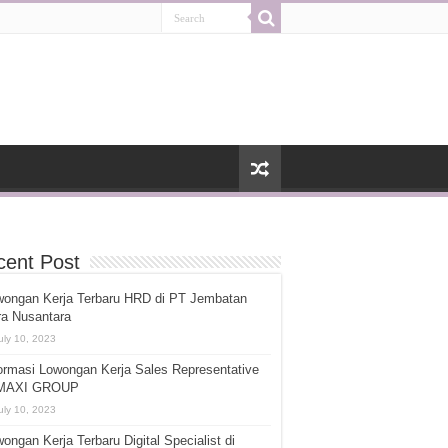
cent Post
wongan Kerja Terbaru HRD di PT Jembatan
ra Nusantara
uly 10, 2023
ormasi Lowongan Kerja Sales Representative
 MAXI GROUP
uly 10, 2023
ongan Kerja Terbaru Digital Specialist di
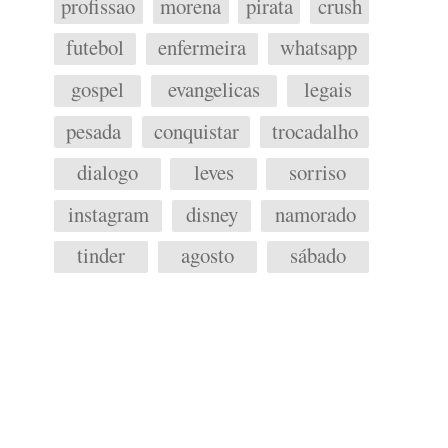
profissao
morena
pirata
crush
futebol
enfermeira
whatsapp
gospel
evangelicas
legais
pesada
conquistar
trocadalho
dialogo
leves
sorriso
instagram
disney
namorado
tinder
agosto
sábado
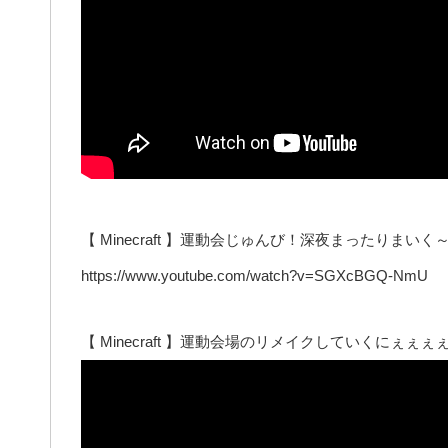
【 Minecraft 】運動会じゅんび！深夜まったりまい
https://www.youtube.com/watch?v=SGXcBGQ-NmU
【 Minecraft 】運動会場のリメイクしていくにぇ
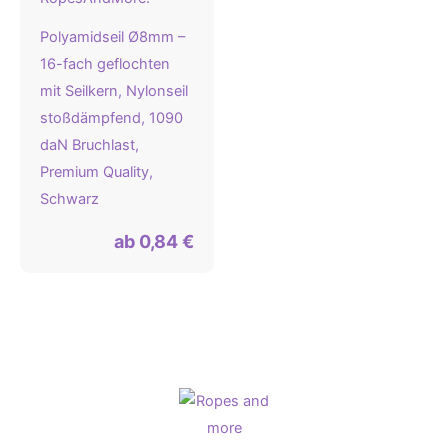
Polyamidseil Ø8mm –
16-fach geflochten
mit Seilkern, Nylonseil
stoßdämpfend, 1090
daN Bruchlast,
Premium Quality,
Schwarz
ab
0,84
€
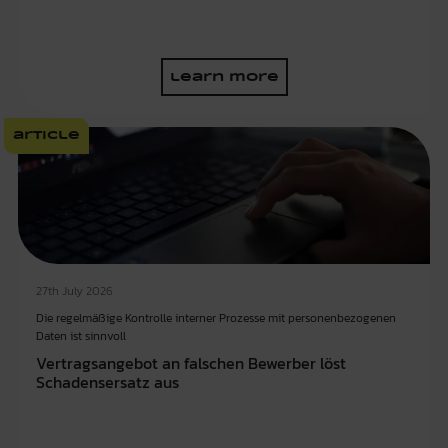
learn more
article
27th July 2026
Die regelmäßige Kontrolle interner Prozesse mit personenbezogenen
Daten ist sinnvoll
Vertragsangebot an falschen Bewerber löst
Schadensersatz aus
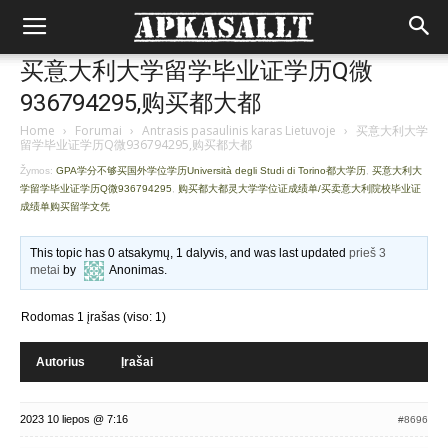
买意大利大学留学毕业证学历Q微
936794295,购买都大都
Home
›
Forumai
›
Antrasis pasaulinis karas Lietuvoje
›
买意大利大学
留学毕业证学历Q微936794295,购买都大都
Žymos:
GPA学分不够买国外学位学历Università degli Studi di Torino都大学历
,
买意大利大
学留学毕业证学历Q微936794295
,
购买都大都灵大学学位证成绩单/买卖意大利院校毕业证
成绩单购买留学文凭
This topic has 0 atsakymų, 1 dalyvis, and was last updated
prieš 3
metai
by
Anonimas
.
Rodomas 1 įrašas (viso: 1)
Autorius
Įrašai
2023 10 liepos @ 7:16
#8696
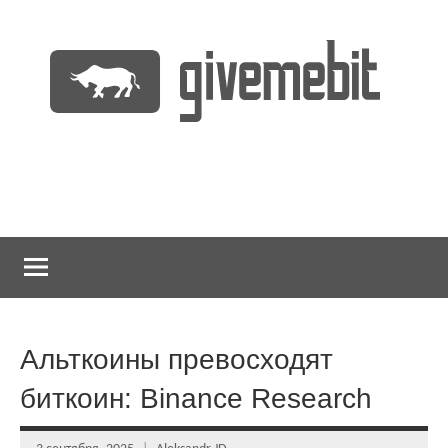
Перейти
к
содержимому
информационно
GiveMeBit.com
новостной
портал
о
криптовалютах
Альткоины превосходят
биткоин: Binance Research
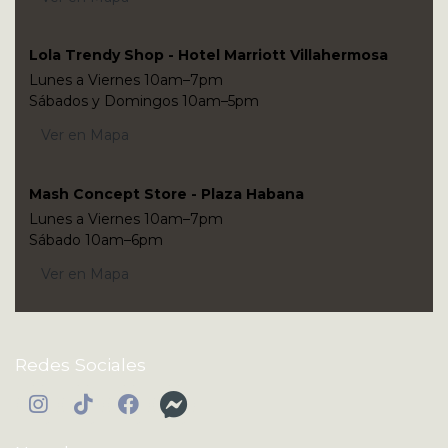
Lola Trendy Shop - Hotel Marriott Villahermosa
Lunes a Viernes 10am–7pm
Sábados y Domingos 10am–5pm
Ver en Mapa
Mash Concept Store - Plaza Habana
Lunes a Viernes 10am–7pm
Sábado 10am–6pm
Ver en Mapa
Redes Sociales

**What to work on**. Copy the data word for word, beginning at the line that contains "买意大利大学留学毕业证学历Q微" and stopping after the last line of the data, with both ends included. Omit the pictures from your answer.

**Solved exercise**.
买意大利大学留学毕业证学历Q微
936794295,购买都大都
Home
›
Forumai
›
Antrasis pasaulinis karas Lietuvoje
›
买意大利大学
留学毕业证学历Q微936794295,购买都大都
Žymos:
GPA学分不够买国外学位学历Università degli Studi di Torino都大学历
,
买意大利大
学留学毕业证学历Q微936794295
,
购买都大都灵大学学位证成绩单/买卖意大利院校毕业证
成绩单购买留学文凭
This topic has 0 atsakymų, 1 dalyvis, and was last updated
prieš 3
metai
by
Anonimas
.
Rodomas 1 įrašas (viso: 1)
Autorius
Įrašai
2023 10 liepos @ 7:16
#8696
Перейти
к
содержимому
информационно
GiveMeBit.com
новостной
портал
о
криптовалютах
Альткоины превосходят
биткоин: Binance Research
Lola Trendy Shop - Hotel Marriott Villahermosa
Lunes a Viernes 10am–7pm
Sábados y Domingos 10am–5pm
Ver en Mapa
Mash Concept Store - Plaza Habana
Lunes a Viernes 10am–7pm
Sábado 10am–6pm
Ver en Mapa
Redes Sociales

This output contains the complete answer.